Corporate America has its groove back on the earnings front.
This earnings season companies are turning in impressive beat rates of Wall Street forecasts for earnings-per-share and revenue.
As of Feb. 6, some 65% of companies have beaten their consensus analyst estimates for earnings per share, according to an analysis by the Bespoke Investment Group.
The beat rate for top-line revenue is 56%, according to Bespoke.
Overall, US companies have on average reported a 65% beat rate on consensus EPS forecasts and 56% for revenue predictions.

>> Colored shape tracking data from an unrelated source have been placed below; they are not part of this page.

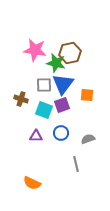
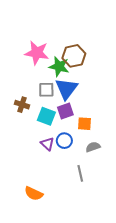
orange square: (87, 95) -> (84, 124), moved
purple triangle: (36, 136) -> (47, 144), moved, turned 40

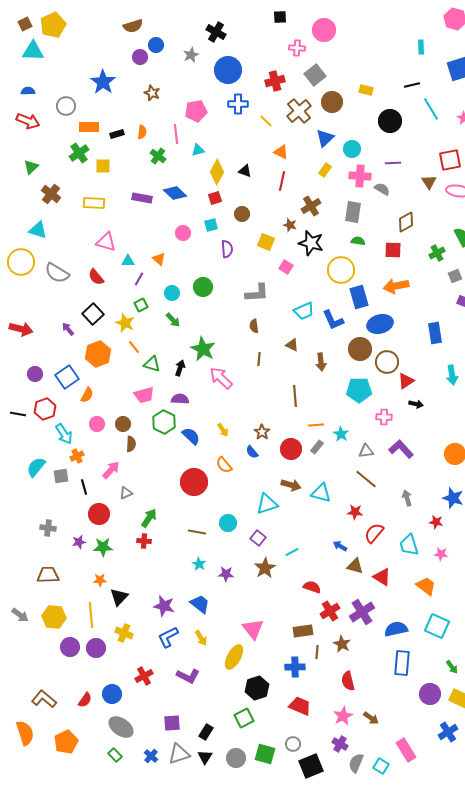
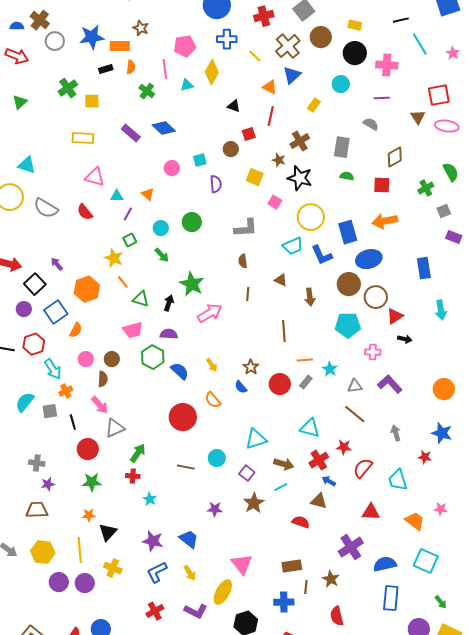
blue star: (103, 82) -> (92, 37), moved, turned 30
black circle: (390, 121) -> (355, 53), moved
orange rectangle: (89, 127) -> (120, 46), moved
blue triangle: (325, 138) -> (292, 75), moved
yellow diamond: (217, 172) -> (212, 72), moved
pink cross: (360, 176) -> (387, 65), moved
brown cross: (51, 194) -> (40, 20), moved
purple rectangle: (142, 198) -> (131, 133), turned 30
red square: (215, 198) -> (249, 134), moved
yellow circle: (341, 270) -> (311, 217), moved
black square: (93, 314) -> (35, 284), moved
pink arrow: (221, 378) -> (210, 313), turned 105
brown semicircle: (131, 444) -> (103, 379), moved
pink arrow: (111, 470) -> (100, 405), turned 96
brown arrow: (291, 485) -> (284, 464), moved
gray triangle: (126, 493) -> (115, 428), size x1.5
purple star: (79, 542) -> (48, 484), moved
pink star: (441, 554) -> (441, 509), moved
cyan star: (199, 564) -> (150, 499), moved
brown triangle: (355, 566) -> (319, 501), moved
red triangle: (382, 577) -> (371, 512), turned -30
red cross: (330, 611) -> (319, 460), moved
red cross: (144, 676) -> (155, 611), moved
purple L-shape: (188, 676) -> (196, 611), moved

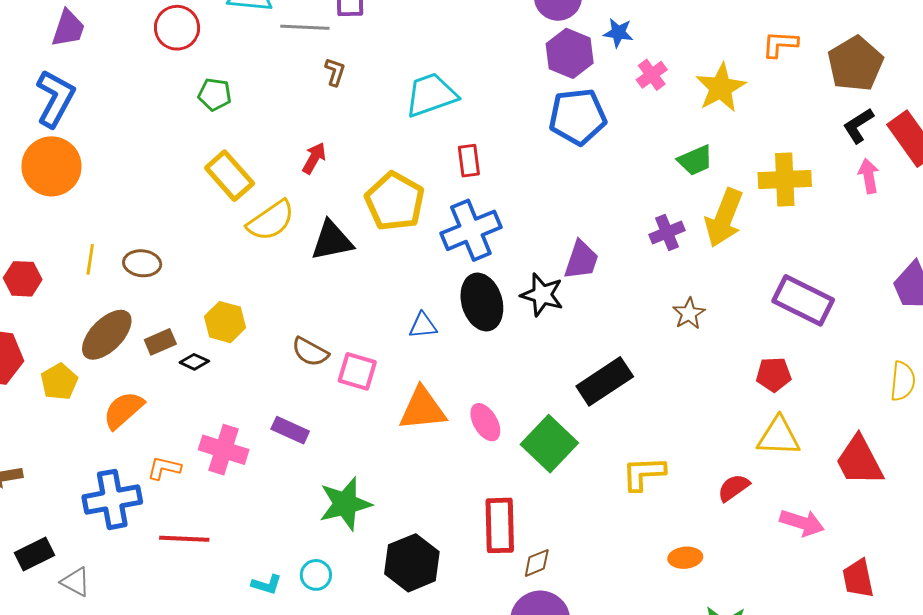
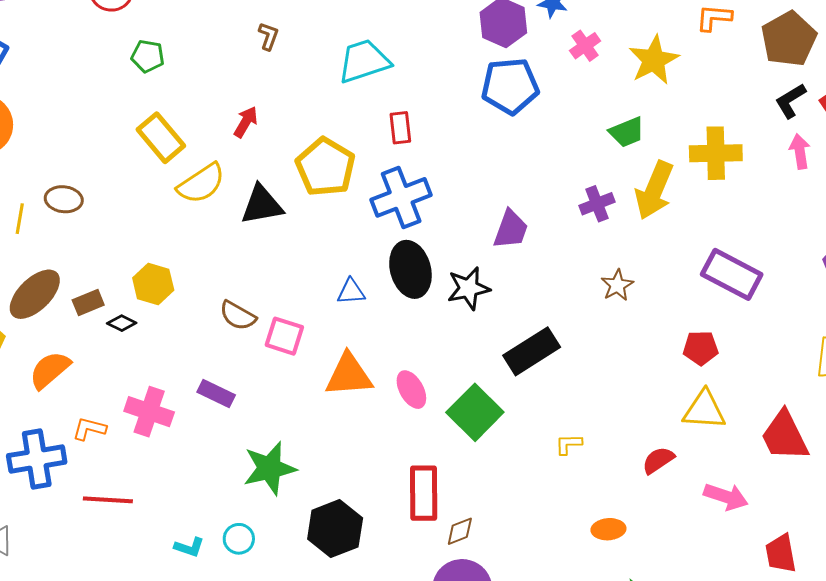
brown ellipse: (142, 263) -> (64, 199), moved
black star: (542, 295) -> (468, 288), moved, turned -30
yellow L-shape: (644, 473) -> (569, 444), size x0.6

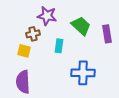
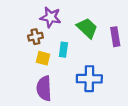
yellow square: (24, 51) -> (43, 58), moved
purple semicircle: (23, 82) -> (44, 88), moved

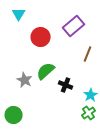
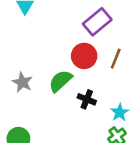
red circle: (41, 37) -> (84, 56), moved
gray star: (25, 80) -> (22, 82), moved

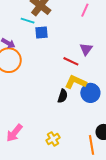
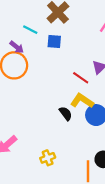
cyan line: (28, 21) -> (30, 30), moved
black semicircle: (63, 96) -> (66, 114), turned -64

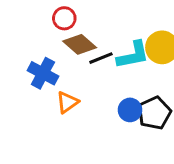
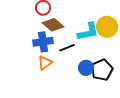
black line: (101, 58) -> (67, 48), moved
blue cross: (43, 73) -> (43, 42), moved, turned -36

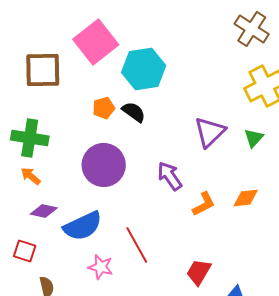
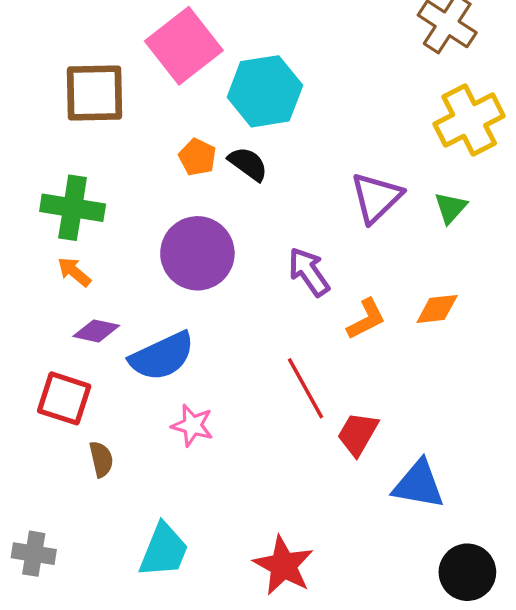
orange pentagon: (104, 108) -> (197, 157), turned -30
red line: (137, 245) -> (305, 388), moved
red square: (25, 251) -> (64, 398), size x1.4

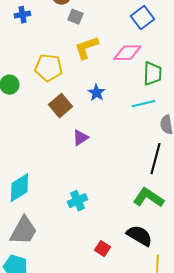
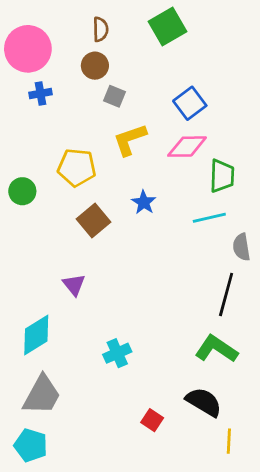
blue square: (142, 18) -> (190, 103), moved
purple triangle: (80, 138) -> (74, 285), moved, turned -36

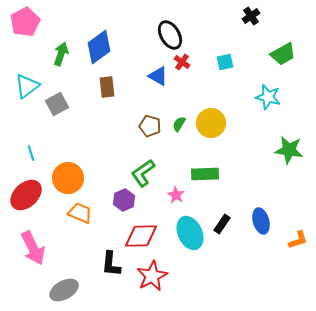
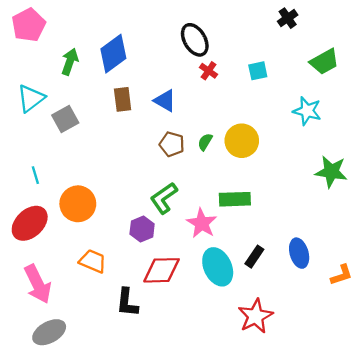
blue triangle: (158, 76) -> (165, 101), moved
pink star: (176, 195) -> (202, 223), size x1.5
orange trapezoid: (80, 213) -> (93, 261), moved
red star: (152, 276) -> (256, 316), moved
gray ellipse: (64, 290) -> (49, 332), moved

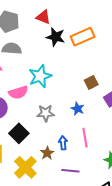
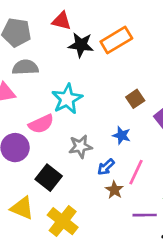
pink line: (85, 138) -> (136, 172), turned 42
blue arrow: (63, 143) -> (106, 167), moved, turned -120
brown star: (47, 153) -> (114, 190), moved
purple line: (70, 171) -> (145, 215), moved

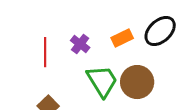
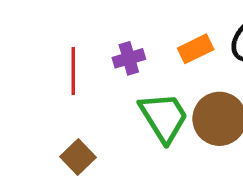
purple cross: (80, 44) -> (129, 58), turned 36

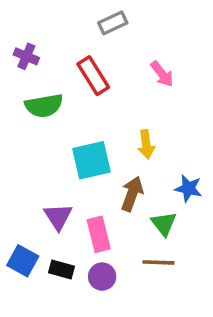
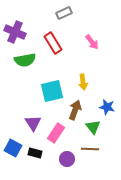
purple cross: (26, 56) -> (15, 32), size x1.5
pink rectangle: (99, 234) -> (56, 133), turned 48
purple circle: (102, 277) -> (67, 159), moved

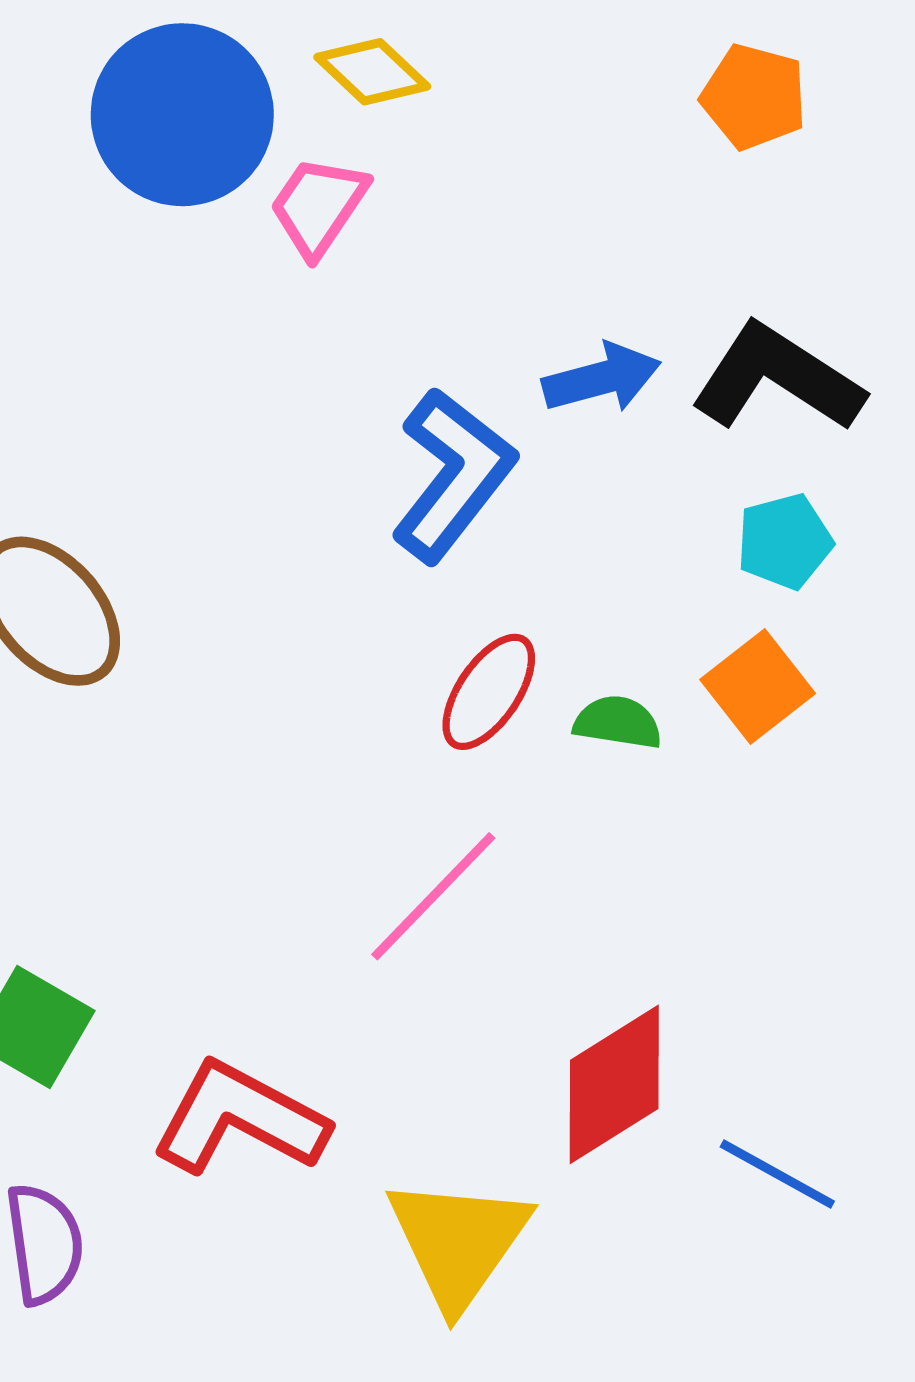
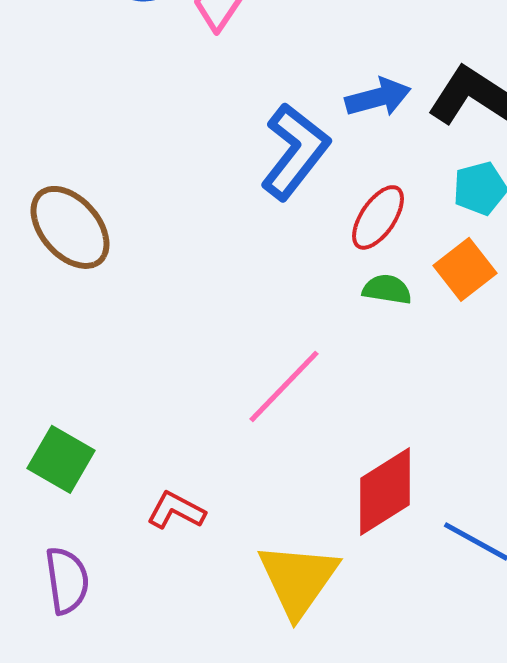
red ellipse: (489, 692) -> (378, 217), moved
red L-shape: (240, 1118) -> (176, 510), size x0.6

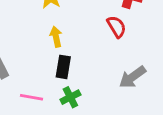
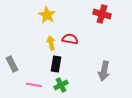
red semicircle: (117, 27) -> (70, 39), moved, turned -49
gray arrow: (132, 77) -> (104, 71), turned -42

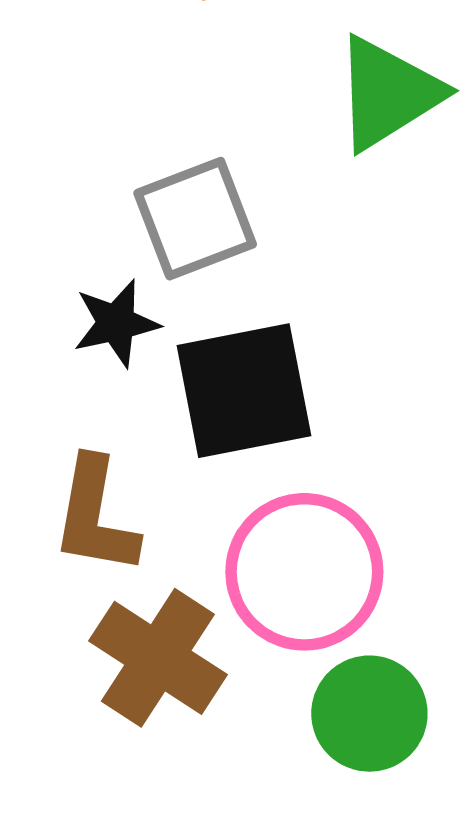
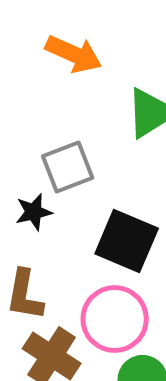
black square: (244, 391) -> (127, 241), moved, turned 34

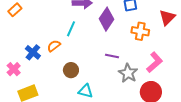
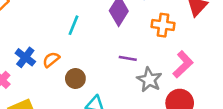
orange semicircle: (54, 46) -> (51, 60), moved

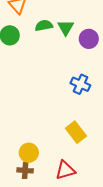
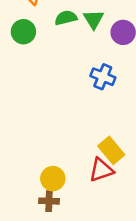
blue cross: (80, 84) -> (103, 77), moved
red triangle: (65, 170) -> (101, 170), moved

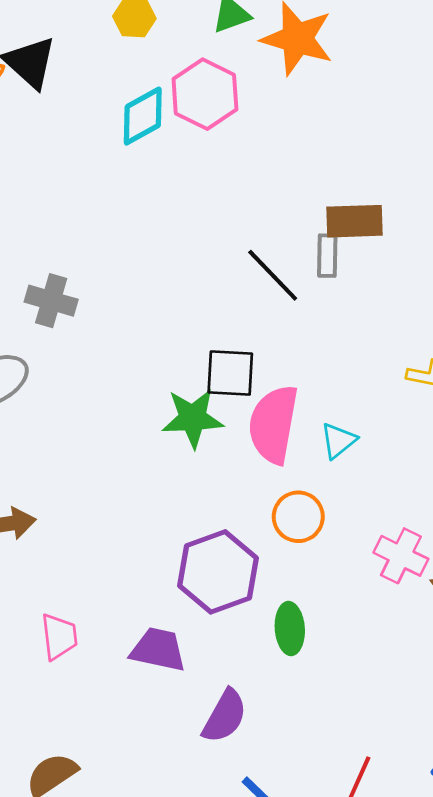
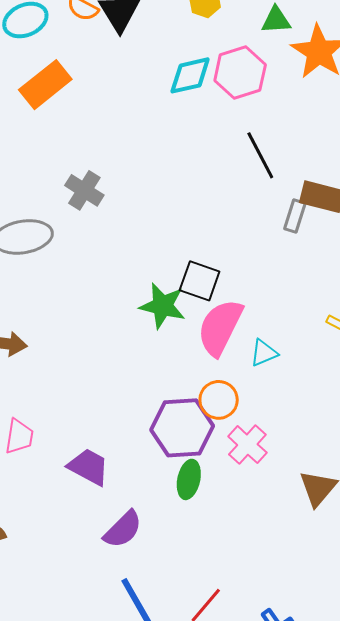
black line: (273, 275) -> (260, 155), moved
pink cross: (401, 556) -> (247, 445), moved
purple hexagon: (218, 572) -> (182, 428), moved

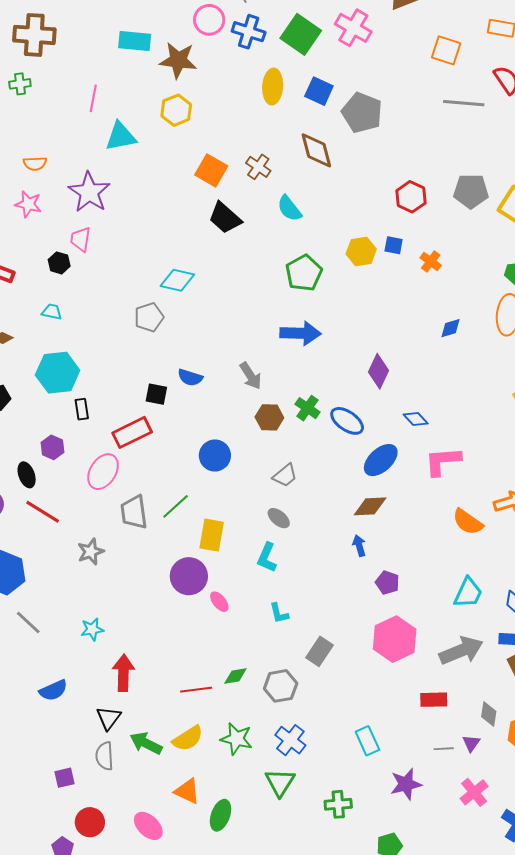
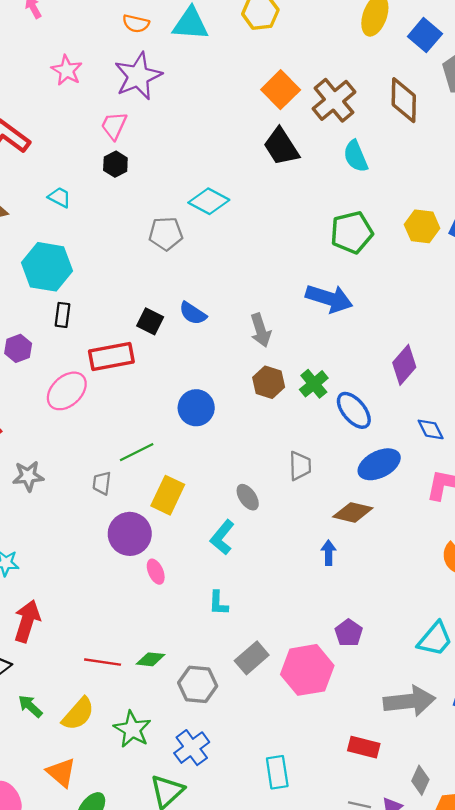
orange semicircle: (35, 164) -> (136, 24), moved
brown cross: (258, 167) -> (334, 100), size x1.5
black hexagon: (59, 263) -> (115, 164), moved
gray trapezoid: (285, 476) -> (300, 466), moved, turned -68
gray trapezoid: (134, 512) -> (102, 483), moved, size x0.6
purple pentagon: (387, 583) -> (349, 633), moved
pink hexagon: (395, 639) -> (307, 670), moved
yellow semicircle: (188, 738) -> (78, 714), turned -32
green arrow: (146, 743) -> (30, 706), size x0.7

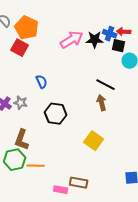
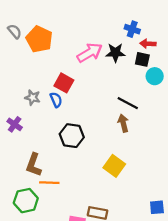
blue cross: (110, 34) -> (132, 29), moved
red square: (20, 48) -> (64, 83), moved
gray star: (21, 103) -> (32, 97), moved
green hexagon: (15, 160) -> (26, 201), moved
orange line: (36, 166) -> (49, 183), moved

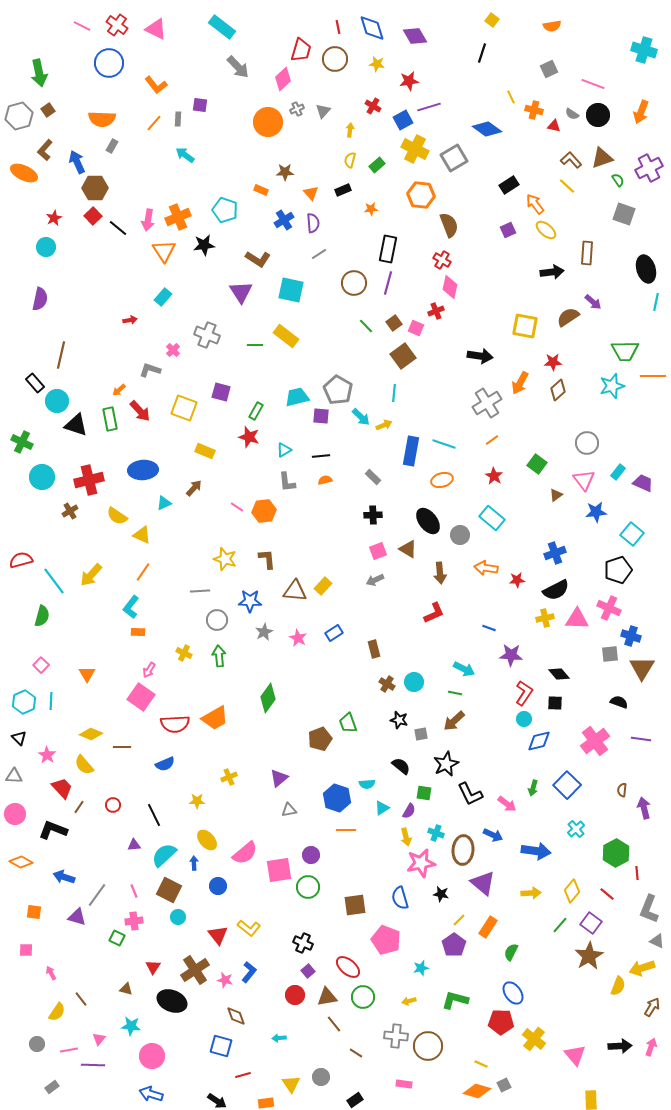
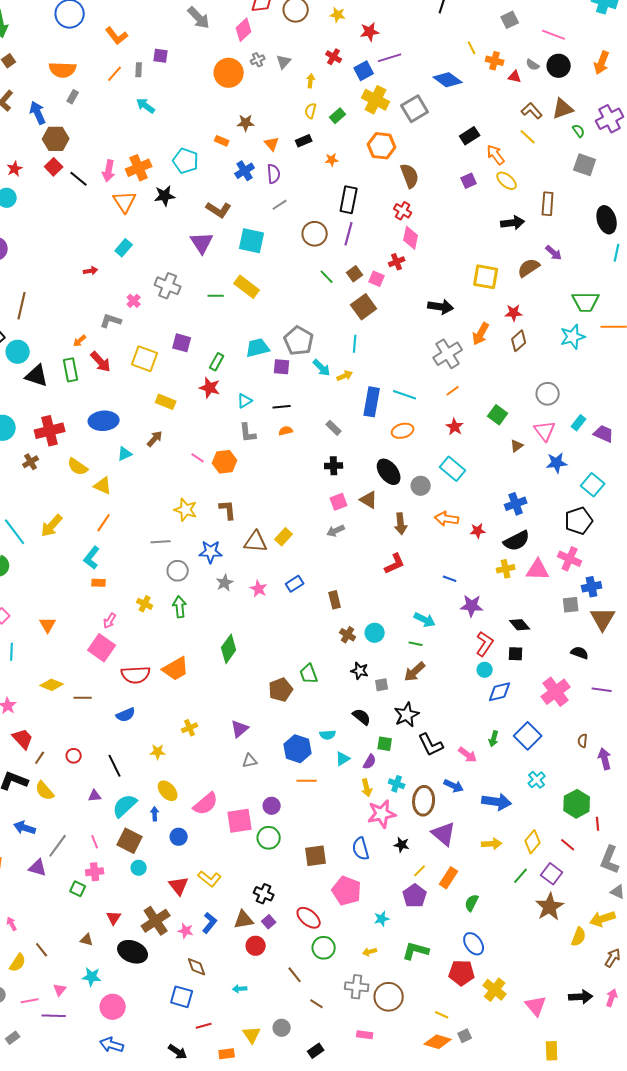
blue cross: (631, 636) -> (592, 587), turned -30
yellow semicircle: (84, 765) -> (45, 791), moved
brown triangle: (327, 997) -> (244, 920), moved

The technology sector leads the pack with an 81% beat rate on consensus EPS forecasts, followed by healthcare (70%), industrials (66%) and financials (66%).
Less impressive are the telecom, real estate and utilities sectors that turned in relatively low beat rates.
Corporate America is expected to report positive earnings growth for all of 2016, snapping a multi-year losing streak.
The research firm FactSet sees earnings on pace to rise 4.2% year-on-year.
Whether this earnings rebound translates into higher stock prices is another matter.
US stocks, with the Dow Jones Industrial Average now hovering around the 20,000 mark, are anything but cheap.
According to FactSet, the S&P 500 trades at roughly 21 times the past 12 months of earnings. The 10-year average is about 16 times earnings.